EXERCISE SET.
(A) Answer these about the article on the AI-developed antibiotic:
(i) In which journal was the study published?
(ii) What role did Claus Wilke have on the paper?
(iii) Proteins consist of sequences of what?
(B) How would the article on the AI-developed antibiotic go on after its last paragraph? Carry it on from there.

Researchers at The University of Texas at Austin have leveraged artificial intelligence to develop a new antibiotic showing promise in animal trials. Published today in Nature Biomedical Engineering, the study details how scientists used a large language model (LLM) to engineer a previously toxic bacteria-killing drug to be safe for human use.
The rise of antibiotic-resistant bacterial strains has worsened the prognosis for patients with dangerous infections, as new treatment options have stalled. However, UT researchers believe AI tools can change this scenario.
“We have found that large language models are a major step forward for machine learning applications in protein and peptide engineering,” said Claus Wilke, professor of integrative biology and statistics and data sciences, and co-senior author of the paper. “Many use cases that weren’t feasible with prior approaches are now starting to work. I foresee that these and similar approaches are going to be used widely for developing therapeutics or drugs going forward.”
Originally designed to generate text sequences, LLMs are being creatively applied in other domains. Proteins, like sentences, consist of sequences—in this case, amino acids. LLMs cluster words sharing common attributes into an "embedding space" with thousands of dimensions. Similarly, proteins with functions such as fighting bacteria without harming their hosts may cluster together in an AI embedding space.

DATA EXCERPTS.
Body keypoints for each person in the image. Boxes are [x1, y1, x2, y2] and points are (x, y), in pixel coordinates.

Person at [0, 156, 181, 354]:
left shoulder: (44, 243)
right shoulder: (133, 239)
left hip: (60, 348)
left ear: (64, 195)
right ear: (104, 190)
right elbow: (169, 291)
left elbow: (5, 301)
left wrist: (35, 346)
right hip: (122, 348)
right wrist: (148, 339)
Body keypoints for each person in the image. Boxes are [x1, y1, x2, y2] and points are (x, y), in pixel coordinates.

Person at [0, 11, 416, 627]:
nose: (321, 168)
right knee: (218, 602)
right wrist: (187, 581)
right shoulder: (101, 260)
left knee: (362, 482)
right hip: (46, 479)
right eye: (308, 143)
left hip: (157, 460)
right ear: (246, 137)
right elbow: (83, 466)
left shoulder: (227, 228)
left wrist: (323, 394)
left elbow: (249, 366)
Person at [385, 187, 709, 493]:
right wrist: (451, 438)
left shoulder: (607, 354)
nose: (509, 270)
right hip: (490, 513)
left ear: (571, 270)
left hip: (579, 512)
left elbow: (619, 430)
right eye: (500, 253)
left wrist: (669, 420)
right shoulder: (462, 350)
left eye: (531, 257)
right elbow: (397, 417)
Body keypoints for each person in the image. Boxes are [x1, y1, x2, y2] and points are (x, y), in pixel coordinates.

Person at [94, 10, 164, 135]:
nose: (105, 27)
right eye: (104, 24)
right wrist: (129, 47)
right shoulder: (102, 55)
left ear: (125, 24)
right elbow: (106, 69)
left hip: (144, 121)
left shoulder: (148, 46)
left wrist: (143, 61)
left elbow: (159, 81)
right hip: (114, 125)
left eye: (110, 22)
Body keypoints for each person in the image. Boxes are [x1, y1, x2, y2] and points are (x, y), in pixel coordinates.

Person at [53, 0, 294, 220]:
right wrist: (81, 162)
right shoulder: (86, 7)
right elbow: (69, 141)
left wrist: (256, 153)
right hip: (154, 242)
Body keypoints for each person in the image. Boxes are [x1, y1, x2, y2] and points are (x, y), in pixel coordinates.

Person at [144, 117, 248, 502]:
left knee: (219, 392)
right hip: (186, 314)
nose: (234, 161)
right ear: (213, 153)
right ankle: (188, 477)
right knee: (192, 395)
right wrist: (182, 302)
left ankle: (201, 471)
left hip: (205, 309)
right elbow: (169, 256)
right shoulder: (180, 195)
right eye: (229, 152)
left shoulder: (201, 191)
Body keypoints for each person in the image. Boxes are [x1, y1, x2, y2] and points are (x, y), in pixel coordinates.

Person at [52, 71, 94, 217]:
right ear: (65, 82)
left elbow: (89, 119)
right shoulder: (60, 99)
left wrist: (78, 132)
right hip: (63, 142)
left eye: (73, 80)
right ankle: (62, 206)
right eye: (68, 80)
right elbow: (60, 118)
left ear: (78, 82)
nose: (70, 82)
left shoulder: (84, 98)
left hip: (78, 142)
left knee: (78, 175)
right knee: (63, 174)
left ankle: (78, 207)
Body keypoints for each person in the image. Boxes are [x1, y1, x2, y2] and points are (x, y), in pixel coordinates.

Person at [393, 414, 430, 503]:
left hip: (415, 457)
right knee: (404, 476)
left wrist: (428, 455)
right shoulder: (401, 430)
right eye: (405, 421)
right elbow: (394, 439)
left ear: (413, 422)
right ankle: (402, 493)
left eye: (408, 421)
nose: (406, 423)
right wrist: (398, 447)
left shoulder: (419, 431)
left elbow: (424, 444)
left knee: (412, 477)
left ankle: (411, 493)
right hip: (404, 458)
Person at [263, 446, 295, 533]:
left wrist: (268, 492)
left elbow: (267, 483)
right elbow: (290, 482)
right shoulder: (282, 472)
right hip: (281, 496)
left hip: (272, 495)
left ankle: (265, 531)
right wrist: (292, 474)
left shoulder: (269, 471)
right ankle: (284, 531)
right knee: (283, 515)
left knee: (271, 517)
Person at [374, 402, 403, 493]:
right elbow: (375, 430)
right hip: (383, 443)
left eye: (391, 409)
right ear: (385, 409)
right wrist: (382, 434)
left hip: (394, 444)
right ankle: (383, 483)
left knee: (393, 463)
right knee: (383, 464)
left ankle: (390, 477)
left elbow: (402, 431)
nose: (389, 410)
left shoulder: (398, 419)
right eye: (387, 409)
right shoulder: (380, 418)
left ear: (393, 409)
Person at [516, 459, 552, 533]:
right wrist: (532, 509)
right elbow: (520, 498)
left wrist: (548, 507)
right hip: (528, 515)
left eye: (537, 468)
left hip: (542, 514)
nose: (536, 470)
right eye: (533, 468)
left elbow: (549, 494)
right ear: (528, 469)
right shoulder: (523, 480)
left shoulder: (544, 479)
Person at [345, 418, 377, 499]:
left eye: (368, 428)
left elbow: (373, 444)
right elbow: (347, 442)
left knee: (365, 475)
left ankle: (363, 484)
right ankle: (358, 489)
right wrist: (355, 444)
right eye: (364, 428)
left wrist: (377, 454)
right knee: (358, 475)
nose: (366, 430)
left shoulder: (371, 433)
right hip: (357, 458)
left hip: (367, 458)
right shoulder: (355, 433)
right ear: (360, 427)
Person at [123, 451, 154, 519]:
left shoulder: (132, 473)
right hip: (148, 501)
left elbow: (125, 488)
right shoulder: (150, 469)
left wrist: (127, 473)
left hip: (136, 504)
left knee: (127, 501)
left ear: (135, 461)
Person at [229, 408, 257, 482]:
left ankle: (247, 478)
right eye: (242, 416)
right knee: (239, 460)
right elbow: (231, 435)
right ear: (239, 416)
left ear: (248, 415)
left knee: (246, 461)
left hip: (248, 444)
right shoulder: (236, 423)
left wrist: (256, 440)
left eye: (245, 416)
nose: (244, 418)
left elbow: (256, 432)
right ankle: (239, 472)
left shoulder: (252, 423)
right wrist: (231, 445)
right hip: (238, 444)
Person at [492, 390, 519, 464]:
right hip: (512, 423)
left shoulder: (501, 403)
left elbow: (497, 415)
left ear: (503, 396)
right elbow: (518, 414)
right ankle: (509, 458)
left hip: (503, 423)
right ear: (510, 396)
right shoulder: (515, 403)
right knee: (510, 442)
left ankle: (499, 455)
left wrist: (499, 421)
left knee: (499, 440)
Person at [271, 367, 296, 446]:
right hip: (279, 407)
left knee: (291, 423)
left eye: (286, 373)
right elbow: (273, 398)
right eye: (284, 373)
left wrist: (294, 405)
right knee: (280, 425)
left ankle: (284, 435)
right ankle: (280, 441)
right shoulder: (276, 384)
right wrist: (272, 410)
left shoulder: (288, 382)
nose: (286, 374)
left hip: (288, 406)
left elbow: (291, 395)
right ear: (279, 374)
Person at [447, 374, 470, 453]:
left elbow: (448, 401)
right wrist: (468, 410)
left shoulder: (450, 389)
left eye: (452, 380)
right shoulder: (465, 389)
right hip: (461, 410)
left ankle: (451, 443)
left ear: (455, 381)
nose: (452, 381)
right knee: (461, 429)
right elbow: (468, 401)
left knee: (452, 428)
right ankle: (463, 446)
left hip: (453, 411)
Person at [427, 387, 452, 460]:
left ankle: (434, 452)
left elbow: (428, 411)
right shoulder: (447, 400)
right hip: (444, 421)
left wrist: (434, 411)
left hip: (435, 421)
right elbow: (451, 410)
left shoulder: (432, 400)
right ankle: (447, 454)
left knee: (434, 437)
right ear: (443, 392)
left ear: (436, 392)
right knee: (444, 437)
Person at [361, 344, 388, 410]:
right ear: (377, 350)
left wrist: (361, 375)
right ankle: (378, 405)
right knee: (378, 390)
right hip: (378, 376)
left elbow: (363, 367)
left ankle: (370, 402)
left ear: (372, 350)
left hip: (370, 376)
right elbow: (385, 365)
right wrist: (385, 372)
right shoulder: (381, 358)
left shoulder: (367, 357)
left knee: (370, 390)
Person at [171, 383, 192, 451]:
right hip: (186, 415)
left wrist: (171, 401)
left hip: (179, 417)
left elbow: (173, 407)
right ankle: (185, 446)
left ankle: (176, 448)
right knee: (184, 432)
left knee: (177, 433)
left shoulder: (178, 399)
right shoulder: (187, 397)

YOUR RESPONSES.
(A)
(i) Nature Biomedical Engineering
(ii) Co-senior author
(iii) Amino acids

(B)
“The space containing all molecules is enormous,” said Bryan Davies, co-senior author of the paper. “Machine learning allows us to find the areas of chemical space that have the properties we’re interested in, and it can do it so much more quickly and thoroughly than standard one-at-a-time lab approaches.”
For this project, researchers employed AI to reengineer Protegrin-1—an antibiotic effective against bacteria but toxic to humans. Naturally produced by pigs, Protegrin-1 belongs to antimicrobial peptides (AMPs), which generally kill bacteria by disrupting cell membranes but often target both bacterial and human cells.
Initially, researchers used a high-throughput method they developed earlier to create over 7,000 variations of Protegrin-1 and identify modifiable areas without losing its antibiotic activity. They then trained a protein LLM on these results to evaluate millions of possible variations based on three features: targeting bacterial membranes selectively, killing bacteria effectively, and not harming human red blood cells. This led them to develop bacterially selective Protegrin-1.2 (bsPG-1.2).
Mice infected with multidrug-resistant bacteria treated with bsPG-1.2 were less likely to have detectable bacteria six hours post-infection compared with untreated mice. If further testing yields positive results, researchers hope eventually to bring an AI-informed antibiotic drug into human trials.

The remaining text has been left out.